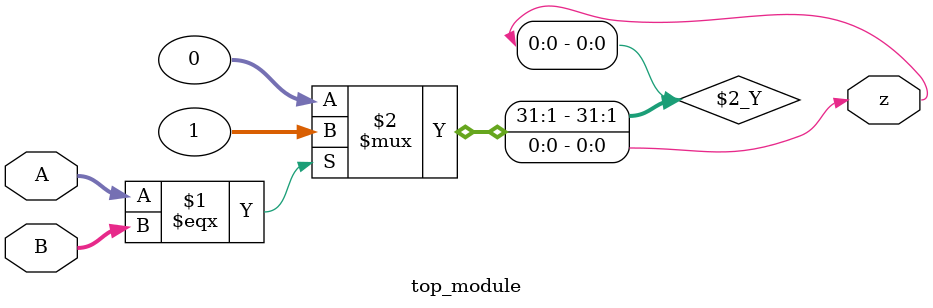
<source format=v>
module top_module(
    input [1:0] A,
    input [1:0] B,
    output z);                      // == (outputs one only if all bits match, here x and z are not checked, they assume as if they are equal)
    assign z = (A === B) ? 1 : 0;   // === (outputs one only if all bits match, even x and z bits must be the same in both numbers)
endmodule


// for the testcases provided in the question, both == and === can be used
</source>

※ ※ ※

**Exercise aim**. Images should not be copied, but every other part of the entries must be reproduced exactly.

**Result of the exercise**.
<source format=v>
module top_module(
    input [1:0] A,
    input [1:0] B,
    output z);                      // == (outputs one only if all bits match, here x and z are not checked, they assume as if they are equal)
    assign z = (A === B) ? 1 : 0;   // === (outputs one only if all bits match, even x and z bits must be the same in both numbers)
endmodule


// for the testcases provided in the question, both == and === can be used
</source>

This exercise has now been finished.